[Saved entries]
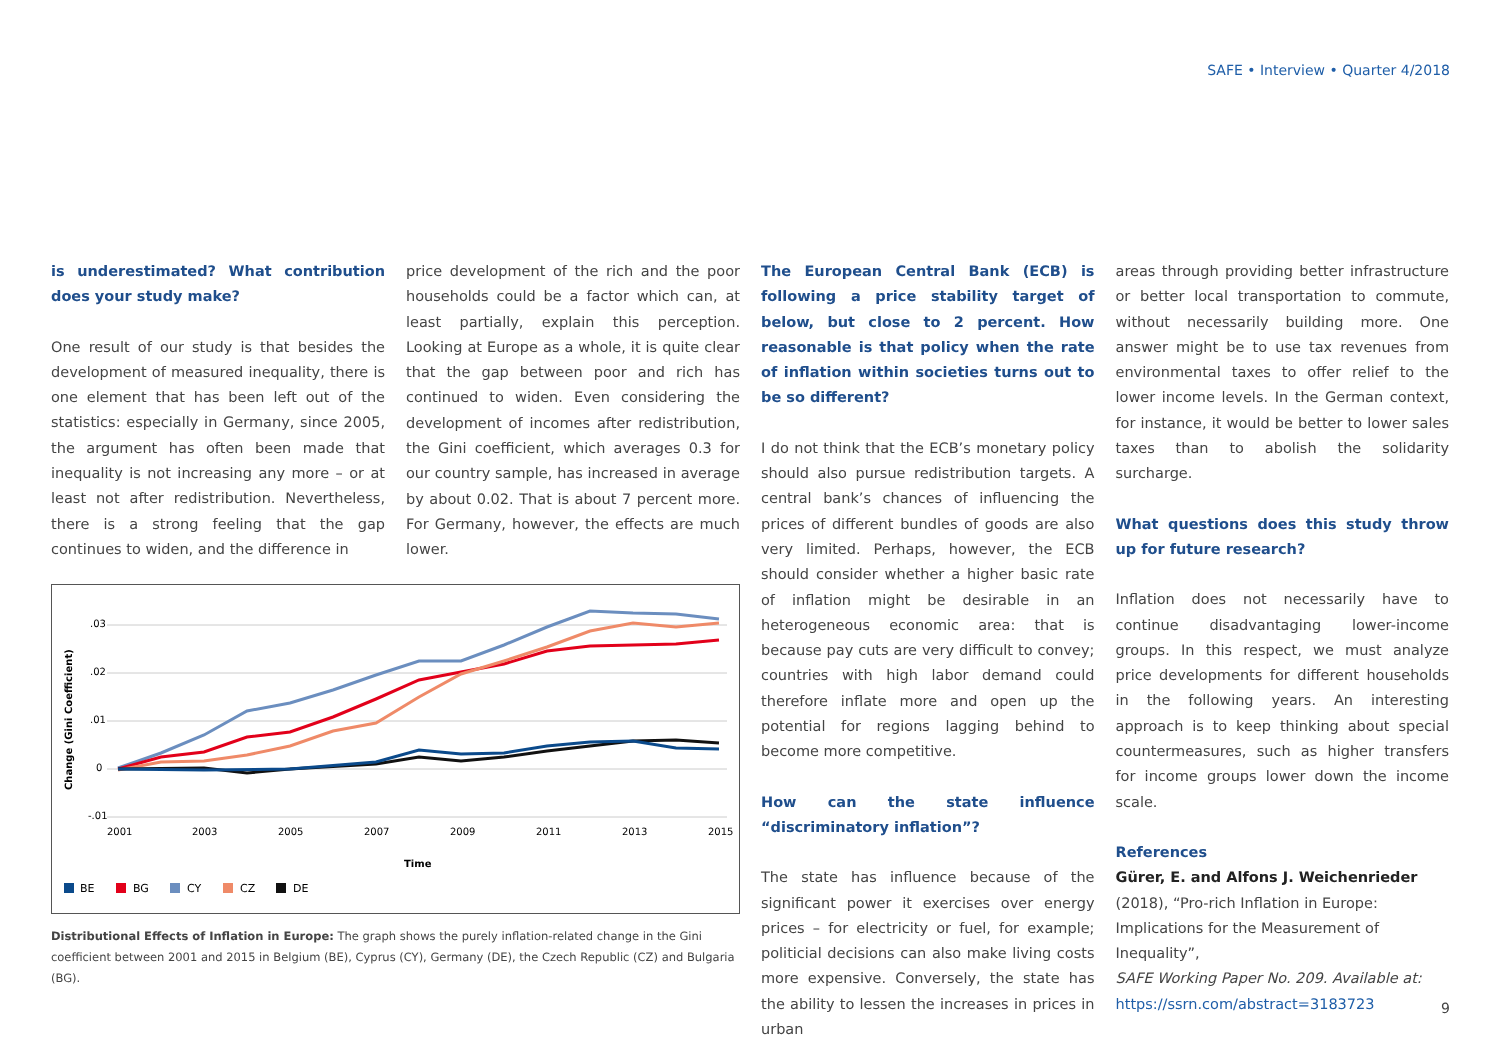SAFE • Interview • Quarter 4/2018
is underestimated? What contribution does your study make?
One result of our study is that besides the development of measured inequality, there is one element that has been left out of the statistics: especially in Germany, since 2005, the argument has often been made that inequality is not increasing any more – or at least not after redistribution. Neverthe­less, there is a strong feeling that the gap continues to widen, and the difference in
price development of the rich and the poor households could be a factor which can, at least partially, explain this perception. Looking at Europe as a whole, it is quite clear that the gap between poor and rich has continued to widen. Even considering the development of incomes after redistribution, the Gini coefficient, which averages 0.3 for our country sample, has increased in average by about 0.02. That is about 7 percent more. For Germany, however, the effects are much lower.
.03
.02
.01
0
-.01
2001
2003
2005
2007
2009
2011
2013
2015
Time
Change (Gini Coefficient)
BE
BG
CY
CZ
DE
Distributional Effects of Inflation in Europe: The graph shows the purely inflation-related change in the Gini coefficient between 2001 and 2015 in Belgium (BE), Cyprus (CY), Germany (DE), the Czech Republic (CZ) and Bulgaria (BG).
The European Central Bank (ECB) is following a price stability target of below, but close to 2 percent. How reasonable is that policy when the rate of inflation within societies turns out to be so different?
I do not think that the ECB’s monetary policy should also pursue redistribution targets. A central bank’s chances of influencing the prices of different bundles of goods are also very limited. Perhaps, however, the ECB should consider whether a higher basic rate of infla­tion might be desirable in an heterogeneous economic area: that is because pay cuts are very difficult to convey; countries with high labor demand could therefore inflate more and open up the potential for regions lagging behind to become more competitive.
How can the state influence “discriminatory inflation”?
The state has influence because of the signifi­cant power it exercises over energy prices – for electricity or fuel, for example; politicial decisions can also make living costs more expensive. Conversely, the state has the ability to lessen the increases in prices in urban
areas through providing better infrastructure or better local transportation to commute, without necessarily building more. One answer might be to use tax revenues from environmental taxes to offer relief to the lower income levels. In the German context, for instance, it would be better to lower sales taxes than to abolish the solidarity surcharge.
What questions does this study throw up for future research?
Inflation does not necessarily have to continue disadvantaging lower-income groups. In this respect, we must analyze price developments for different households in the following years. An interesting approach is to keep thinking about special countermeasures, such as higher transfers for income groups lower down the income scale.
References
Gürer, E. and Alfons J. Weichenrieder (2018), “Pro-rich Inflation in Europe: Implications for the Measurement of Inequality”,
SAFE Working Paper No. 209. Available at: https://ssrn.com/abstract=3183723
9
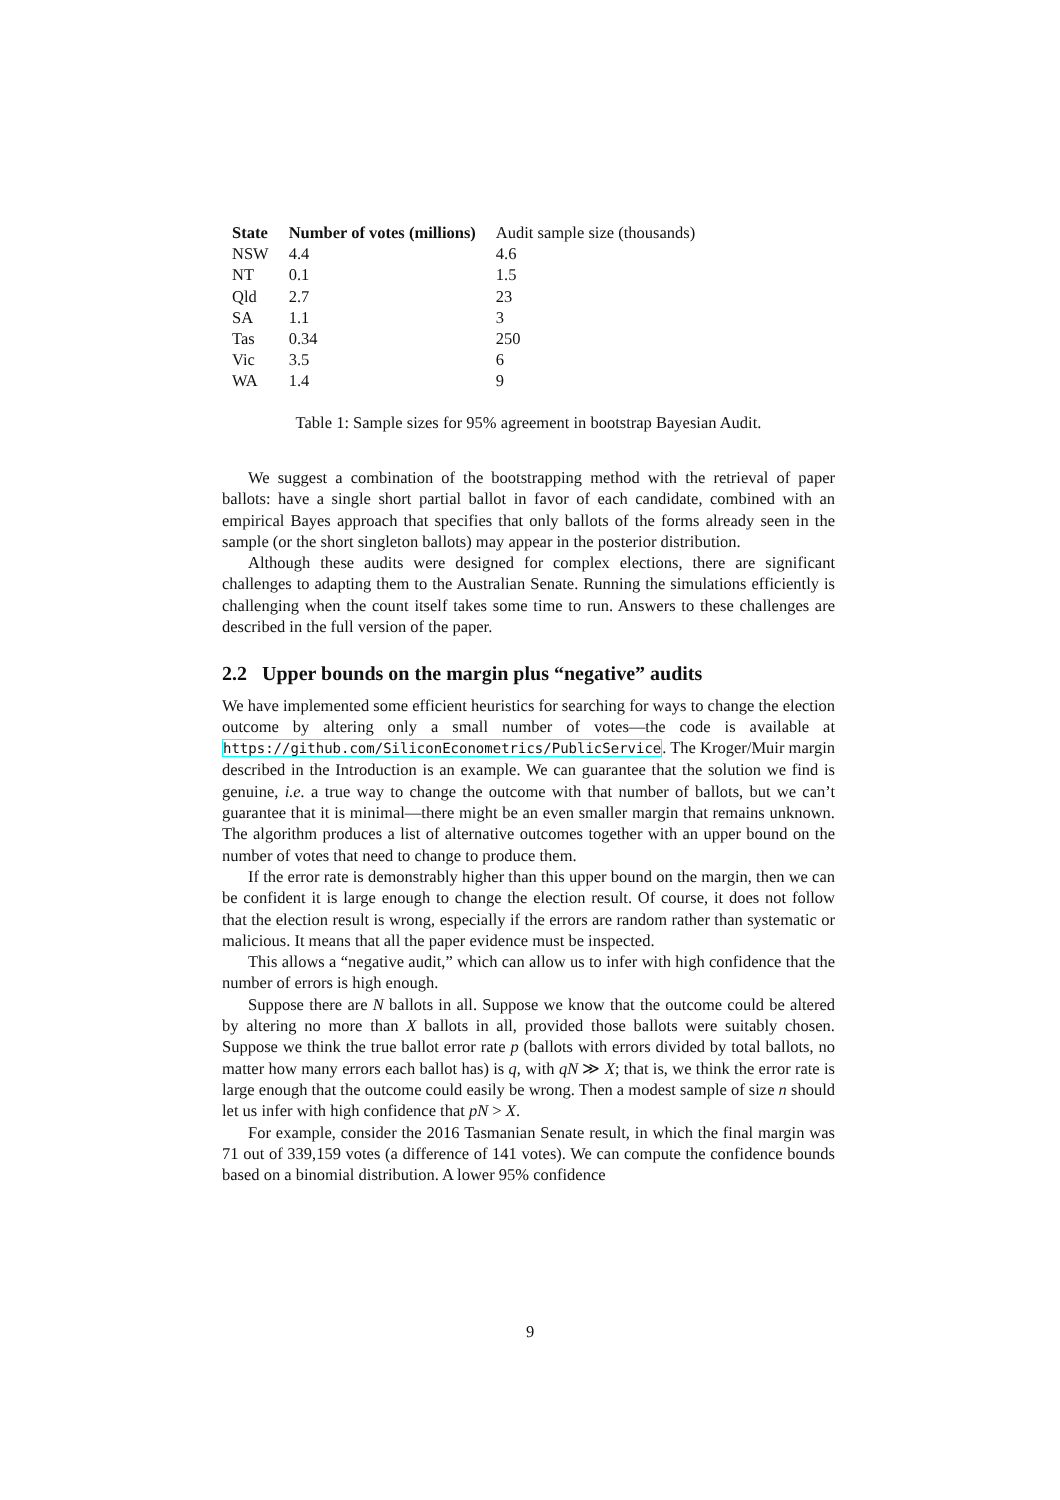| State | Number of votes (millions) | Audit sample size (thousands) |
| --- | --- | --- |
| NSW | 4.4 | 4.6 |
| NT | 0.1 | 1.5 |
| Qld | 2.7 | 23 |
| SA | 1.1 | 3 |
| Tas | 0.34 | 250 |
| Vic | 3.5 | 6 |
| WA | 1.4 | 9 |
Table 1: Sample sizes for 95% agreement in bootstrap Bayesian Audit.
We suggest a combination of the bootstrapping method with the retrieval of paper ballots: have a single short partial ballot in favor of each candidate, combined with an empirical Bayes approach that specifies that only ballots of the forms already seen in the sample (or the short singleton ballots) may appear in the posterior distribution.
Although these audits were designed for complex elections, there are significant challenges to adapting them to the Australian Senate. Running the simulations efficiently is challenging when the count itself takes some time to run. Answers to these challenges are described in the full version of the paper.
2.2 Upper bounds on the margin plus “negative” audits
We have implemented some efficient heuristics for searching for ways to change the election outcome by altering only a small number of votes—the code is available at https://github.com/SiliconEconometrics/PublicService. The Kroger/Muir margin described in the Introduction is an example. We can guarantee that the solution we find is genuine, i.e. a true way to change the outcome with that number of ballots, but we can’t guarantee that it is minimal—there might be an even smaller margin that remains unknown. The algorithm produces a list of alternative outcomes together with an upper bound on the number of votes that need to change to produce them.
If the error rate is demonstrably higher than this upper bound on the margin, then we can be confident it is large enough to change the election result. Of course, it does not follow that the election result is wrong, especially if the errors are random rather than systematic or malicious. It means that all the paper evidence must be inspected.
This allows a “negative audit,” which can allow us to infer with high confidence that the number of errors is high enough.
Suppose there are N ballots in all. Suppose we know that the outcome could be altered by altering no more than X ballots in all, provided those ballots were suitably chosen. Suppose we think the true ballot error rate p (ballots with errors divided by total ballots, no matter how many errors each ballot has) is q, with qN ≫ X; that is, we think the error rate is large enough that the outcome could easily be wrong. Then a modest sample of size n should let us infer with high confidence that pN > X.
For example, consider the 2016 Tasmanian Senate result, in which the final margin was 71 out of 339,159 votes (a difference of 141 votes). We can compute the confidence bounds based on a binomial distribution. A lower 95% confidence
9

■ AIM OF THE EXERCISE: Copy each line above where "What" appears.

■ RESULT OF THIS TASK:
is underestimated? What contribution does your study make?
What questions does this study throw up for future research?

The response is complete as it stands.